* _AIM OF THE TASK_:
Your answer should consist of each line from the data below that contains "labels".

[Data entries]
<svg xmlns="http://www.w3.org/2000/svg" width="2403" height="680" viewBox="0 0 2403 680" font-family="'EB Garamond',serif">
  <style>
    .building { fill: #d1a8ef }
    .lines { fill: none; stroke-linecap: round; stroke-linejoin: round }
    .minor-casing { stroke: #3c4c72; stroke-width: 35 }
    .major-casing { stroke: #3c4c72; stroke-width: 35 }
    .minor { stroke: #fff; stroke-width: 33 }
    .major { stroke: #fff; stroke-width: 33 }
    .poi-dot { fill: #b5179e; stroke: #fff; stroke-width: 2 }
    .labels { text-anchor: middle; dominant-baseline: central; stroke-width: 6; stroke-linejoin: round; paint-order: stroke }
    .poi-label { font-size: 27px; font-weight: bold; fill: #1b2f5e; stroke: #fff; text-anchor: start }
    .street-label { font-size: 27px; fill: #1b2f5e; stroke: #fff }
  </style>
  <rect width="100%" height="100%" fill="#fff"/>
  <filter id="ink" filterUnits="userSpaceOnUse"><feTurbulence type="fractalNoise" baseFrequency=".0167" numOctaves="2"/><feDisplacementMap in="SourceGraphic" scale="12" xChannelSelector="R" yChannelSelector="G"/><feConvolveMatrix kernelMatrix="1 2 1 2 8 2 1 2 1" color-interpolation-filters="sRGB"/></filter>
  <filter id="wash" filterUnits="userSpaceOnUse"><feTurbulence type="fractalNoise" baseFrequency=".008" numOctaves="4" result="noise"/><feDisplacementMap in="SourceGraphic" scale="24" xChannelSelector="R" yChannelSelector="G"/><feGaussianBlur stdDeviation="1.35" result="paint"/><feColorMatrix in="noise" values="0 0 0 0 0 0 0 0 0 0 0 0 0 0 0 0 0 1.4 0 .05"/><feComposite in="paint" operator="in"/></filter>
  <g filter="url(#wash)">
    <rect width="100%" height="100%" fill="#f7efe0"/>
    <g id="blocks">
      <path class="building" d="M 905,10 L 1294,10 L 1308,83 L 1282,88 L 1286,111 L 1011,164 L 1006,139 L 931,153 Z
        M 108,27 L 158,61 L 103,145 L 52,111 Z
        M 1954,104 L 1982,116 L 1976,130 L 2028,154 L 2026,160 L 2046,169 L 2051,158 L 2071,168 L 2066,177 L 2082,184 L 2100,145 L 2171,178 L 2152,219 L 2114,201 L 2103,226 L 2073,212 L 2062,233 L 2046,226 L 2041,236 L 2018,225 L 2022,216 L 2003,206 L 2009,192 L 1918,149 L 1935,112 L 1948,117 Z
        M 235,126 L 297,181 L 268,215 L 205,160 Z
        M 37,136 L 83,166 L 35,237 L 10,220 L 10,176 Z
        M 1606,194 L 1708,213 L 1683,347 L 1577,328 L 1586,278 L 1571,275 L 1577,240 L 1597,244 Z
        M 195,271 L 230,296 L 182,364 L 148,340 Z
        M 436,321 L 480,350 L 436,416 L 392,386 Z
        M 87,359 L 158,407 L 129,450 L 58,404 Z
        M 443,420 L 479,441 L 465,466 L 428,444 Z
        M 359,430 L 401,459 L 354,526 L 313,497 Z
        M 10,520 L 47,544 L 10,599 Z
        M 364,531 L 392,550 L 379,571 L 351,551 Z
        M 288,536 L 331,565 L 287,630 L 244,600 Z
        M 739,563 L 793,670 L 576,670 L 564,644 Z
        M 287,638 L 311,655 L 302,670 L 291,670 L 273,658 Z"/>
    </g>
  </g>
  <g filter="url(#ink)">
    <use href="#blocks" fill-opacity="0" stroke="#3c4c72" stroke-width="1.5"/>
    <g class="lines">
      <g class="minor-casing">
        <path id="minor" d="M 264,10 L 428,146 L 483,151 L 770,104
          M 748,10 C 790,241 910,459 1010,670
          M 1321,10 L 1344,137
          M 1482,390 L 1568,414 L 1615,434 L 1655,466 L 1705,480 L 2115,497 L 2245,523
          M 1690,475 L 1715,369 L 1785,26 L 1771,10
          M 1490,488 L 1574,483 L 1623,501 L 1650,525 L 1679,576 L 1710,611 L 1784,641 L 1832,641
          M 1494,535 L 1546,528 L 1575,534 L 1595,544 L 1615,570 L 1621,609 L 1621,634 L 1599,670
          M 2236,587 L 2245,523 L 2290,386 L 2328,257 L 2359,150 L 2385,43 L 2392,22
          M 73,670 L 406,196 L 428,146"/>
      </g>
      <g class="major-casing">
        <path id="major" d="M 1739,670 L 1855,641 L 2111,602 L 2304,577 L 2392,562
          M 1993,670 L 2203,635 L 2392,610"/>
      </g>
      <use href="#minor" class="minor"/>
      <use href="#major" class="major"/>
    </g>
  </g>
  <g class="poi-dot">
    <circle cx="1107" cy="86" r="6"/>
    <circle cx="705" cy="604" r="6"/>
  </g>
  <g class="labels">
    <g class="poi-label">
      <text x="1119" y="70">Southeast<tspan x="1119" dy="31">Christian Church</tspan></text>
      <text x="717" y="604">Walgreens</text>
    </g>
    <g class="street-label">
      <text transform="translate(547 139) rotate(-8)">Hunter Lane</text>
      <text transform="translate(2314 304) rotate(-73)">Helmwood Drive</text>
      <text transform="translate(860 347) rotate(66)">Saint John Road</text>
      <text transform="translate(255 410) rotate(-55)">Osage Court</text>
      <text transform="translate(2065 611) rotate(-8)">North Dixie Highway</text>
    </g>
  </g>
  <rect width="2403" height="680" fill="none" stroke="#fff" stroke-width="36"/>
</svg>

---

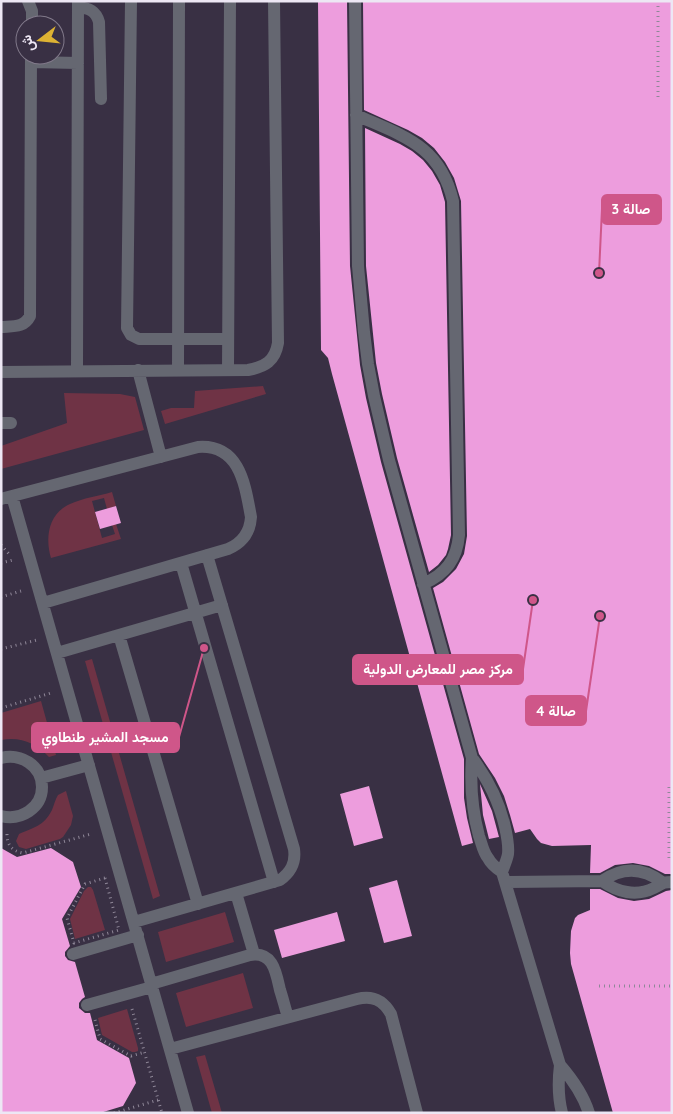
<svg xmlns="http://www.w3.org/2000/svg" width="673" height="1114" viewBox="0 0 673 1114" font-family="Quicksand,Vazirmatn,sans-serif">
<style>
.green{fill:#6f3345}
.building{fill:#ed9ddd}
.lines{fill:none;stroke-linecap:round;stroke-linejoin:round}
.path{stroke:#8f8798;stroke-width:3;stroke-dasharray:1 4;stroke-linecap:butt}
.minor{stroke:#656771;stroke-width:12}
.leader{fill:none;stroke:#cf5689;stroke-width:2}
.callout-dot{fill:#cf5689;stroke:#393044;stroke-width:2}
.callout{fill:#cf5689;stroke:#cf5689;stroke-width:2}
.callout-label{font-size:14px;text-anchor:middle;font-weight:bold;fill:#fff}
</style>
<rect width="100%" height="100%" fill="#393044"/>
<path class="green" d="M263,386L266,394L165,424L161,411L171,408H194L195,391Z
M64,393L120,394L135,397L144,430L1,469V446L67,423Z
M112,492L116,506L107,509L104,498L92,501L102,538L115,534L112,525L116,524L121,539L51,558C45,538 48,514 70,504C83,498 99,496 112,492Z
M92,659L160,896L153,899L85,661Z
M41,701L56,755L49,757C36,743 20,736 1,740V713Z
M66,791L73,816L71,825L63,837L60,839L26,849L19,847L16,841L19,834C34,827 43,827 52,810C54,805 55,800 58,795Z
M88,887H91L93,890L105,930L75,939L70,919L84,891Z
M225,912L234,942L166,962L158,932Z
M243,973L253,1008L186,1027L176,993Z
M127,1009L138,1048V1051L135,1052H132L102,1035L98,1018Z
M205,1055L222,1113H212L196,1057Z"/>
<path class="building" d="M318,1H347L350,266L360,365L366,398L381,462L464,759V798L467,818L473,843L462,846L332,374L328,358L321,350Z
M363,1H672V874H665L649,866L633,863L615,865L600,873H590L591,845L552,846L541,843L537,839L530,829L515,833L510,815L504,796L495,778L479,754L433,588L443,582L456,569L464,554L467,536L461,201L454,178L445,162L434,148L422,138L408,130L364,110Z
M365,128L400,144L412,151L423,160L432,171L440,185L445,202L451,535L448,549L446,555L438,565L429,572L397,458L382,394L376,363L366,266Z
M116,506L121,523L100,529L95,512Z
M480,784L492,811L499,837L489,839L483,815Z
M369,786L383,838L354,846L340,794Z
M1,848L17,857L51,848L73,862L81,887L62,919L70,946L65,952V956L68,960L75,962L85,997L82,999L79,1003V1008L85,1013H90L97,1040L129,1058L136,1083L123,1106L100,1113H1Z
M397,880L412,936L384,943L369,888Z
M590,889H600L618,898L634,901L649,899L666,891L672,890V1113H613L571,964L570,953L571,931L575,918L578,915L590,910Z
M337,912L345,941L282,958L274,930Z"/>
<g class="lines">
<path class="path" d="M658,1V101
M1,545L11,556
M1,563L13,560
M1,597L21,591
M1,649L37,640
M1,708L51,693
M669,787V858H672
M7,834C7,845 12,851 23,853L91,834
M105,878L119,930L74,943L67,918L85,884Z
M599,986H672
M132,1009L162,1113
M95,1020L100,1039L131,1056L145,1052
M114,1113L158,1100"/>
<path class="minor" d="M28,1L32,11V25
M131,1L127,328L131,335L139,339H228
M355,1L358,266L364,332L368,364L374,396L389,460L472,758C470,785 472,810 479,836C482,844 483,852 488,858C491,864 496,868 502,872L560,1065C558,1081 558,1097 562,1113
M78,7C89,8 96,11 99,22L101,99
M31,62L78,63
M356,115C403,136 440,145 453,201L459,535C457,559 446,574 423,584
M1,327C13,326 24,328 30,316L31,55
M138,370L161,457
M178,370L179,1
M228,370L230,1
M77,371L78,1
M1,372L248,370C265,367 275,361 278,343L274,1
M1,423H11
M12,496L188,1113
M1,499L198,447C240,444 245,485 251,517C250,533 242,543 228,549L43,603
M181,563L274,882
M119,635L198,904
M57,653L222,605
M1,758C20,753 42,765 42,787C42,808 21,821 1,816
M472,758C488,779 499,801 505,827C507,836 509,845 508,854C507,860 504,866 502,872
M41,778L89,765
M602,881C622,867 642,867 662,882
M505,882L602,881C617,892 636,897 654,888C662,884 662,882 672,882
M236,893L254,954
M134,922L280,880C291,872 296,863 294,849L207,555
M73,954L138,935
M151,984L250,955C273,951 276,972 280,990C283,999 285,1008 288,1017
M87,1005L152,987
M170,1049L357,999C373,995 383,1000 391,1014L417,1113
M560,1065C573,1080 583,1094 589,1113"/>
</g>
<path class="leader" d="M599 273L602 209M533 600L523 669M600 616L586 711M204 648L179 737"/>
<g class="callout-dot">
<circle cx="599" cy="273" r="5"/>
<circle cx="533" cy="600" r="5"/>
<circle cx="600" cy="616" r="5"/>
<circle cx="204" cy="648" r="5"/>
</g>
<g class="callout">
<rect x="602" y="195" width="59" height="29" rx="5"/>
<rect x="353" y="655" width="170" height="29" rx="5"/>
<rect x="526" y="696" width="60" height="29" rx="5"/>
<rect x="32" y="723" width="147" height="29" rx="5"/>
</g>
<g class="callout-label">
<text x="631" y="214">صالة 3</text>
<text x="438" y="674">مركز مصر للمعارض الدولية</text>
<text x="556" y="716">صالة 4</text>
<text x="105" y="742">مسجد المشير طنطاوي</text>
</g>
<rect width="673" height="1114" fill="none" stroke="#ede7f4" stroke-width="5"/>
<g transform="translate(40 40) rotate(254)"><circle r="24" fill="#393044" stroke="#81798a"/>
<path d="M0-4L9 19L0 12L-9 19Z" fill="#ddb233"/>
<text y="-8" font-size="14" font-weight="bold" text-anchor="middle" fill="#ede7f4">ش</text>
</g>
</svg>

==

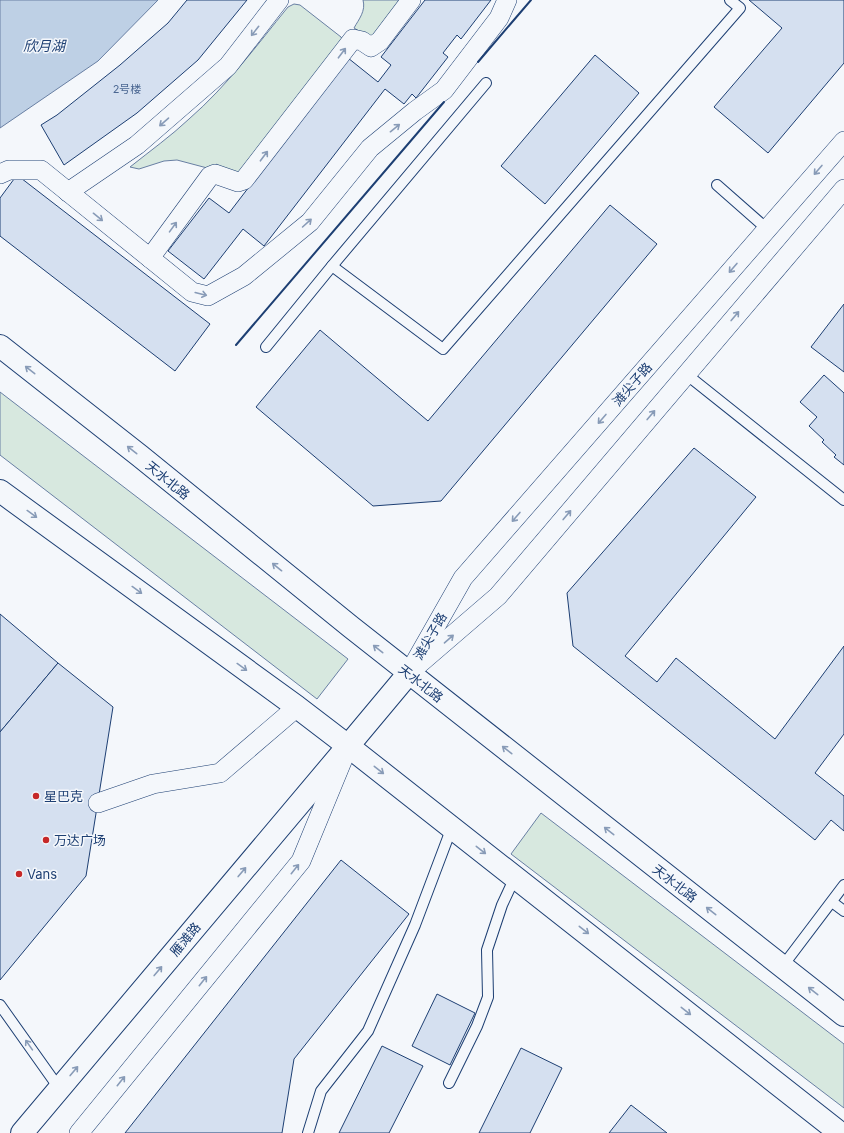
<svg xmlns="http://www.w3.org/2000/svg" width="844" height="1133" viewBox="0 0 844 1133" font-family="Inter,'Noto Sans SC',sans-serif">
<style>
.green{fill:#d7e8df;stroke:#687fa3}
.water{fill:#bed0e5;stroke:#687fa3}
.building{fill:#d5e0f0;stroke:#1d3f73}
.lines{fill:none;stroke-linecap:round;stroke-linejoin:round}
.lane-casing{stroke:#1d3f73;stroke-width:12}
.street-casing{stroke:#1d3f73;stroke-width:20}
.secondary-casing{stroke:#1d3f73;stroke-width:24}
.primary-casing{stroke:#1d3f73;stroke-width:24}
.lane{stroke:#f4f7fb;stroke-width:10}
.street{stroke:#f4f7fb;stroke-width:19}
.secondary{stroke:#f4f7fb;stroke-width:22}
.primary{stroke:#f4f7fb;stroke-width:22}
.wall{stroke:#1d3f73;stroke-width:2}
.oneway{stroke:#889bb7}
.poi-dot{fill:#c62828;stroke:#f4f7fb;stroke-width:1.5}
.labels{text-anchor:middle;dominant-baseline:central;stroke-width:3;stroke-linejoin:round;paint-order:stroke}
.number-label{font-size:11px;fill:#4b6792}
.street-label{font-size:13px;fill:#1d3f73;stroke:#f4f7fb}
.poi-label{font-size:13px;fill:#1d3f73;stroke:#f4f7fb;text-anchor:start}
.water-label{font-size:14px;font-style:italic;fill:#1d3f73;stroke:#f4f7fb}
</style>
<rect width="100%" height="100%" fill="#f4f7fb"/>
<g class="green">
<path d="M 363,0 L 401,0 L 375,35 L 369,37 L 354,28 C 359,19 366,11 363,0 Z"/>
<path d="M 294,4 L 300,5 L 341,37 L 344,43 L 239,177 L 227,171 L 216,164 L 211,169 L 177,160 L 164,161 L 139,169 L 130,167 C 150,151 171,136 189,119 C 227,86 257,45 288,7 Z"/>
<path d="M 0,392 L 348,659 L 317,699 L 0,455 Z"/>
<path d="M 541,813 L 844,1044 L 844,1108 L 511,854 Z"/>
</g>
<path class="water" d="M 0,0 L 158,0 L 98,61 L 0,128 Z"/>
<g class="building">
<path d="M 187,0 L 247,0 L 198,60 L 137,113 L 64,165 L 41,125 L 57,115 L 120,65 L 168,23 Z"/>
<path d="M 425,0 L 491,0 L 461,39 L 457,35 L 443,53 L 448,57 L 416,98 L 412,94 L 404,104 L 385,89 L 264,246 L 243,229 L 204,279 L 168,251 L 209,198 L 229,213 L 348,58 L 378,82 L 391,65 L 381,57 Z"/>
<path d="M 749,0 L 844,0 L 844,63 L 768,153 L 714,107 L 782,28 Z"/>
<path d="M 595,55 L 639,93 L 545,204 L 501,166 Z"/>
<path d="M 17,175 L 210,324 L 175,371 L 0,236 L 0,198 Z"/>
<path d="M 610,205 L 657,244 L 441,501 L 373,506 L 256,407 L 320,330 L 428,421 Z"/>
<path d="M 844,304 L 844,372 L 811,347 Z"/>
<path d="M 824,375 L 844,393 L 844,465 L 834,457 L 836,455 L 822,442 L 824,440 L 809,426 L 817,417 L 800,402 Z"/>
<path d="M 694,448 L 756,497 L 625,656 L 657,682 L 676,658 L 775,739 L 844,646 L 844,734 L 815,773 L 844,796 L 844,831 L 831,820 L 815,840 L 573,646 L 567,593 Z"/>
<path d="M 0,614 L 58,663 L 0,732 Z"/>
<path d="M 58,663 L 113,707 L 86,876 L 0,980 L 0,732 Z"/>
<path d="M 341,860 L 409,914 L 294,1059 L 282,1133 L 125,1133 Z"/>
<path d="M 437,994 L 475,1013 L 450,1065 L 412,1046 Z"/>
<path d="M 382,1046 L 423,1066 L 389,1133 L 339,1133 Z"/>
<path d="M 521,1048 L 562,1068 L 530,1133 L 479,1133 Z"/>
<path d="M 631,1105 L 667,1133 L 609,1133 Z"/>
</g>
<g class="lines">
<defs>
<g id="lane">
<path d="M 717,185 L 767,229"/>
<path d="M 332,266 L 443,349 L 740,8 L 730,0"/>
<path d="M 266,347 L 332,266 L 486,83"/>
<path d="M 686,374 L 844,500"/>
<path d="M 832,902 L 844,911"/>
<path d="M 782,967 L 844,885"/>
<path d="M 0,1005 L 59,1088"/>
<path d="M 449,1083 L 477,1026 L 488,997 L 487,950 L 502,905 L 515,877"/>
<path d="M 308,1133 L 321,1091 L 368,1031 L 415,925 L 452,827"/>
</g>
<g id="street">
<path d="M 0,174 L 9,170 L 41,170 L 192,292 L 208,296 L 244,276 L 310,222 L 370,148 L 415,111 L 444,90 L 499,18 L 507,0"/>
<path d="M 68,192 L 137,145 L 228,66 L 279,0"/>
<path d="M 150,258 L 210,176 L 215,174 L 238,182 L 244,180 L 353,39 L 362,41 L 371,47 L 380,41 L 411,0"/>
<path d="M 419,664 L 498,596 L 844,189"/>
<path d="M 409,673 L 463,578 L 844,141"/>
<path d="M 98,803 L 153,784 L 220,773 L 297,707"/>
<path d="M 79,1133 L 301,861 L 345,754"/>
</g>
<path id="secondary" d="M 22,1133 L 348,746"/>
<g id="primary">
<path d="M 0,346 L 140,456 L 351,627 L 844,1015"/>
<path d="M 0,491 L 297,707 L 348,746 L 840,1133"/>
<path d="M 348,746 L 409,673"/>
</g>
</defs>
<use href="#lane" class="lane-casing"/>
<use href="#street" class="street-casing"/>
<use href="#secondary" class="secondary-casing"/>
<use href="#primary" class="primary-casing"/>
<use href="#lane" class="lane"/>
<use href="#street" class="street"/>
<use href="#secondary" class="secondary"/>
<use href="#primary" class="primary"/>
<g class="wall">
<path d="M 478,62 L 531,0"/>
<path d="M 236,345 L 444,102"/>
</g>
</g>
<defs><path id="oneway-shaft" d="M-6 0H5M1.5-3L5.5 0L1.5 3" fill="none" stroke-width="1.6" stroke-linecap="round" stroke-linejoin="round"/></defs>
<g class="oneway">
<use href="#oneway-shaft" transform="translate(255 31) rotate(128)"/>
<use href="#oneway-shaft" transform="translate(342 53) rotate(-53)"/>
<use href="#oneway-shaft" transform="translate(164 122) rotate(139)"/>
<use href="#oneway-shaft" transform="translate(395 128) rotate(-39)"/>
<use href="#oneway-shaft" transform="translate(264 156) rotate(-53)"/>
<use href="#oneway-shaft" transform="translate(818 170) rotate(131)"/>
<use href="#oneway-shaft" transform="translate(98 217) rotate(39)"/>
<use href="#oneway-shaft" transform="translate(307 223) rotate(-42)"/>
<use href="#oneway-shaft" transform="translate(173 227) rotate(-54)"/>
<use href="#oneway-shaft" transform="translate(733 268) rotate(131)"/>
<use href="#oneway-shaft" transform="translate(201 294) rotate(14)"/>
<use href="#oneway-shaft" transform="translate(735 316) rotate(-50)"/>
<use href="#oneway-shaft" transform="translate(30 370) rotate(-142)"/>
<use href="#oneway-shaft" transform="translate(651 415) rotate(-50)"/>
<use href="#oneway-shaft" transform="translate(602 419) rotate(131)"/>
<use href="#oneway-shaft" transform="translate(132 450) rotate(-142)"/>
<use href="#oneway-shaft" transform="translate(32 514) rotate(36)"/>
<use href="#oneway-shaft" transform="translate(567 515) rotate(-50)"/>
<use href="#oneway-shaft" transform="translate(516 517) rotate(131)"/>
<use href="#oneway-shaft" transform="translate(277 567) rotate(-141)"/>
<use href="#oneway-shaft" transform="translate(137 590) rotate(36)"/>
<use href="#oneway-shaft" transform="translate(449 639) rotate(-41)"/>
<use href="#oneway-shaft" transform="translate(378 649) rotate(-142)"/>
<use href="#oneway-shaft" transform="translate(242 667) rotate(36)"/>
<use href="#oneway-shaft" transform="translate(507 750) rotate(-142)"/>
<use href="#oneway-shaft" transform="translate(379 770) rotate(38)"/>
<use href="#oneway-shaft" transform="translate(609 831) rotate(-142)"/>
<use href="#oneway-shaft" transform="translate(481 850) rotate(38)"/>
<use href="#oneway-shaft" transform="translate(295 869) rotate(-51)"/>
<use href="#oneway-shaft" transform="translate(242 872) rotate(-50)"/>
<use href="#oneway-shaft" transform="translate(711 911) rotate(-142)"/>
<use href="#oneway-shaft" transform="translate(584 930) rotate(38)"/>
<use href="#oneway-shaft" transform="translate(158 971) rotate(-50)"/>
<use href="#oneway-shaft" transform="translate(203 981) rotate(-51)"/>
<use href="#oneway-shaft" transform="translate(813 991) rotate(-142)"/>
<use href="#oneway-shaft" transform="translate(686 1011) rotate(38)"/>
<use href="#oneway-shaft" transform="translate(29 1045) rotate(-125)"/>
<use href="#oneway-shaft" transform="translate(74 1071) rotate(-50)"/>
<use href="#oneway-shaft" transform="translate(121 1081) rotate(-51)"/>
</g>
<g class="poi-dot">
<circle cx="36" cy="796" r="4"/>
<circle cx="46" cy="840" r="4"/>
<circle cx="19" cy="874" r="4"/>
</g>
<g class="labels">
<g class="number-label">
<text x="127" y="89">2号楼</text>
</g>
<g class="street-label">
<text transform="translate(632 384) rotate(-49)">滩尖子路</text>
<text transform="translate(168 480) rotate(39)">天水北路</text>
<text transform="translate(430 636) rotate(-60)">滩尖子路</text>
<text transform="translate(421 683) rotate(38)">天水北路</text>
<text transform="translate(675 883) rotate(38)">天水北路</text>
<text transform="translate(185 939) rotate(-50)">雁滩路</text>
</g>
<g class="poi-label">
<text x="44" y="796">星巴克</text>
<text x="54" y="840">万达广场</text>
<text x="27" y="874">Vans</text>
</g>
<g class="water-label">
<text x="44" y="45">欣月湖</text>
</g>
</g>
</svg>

* _WRITTEN SOLUTION_:
    .labels { text-anchor: middle; dominant-baseline: central; stroke-width: 6; stroke-linejoin: round; paint-order: stroke }
  <g class="labels">
.labels{text-anchor:middle;dominant-baseline:central;stroke-width:3;stroke-linejoin:round;paint-order:stroke}
<g class="labels">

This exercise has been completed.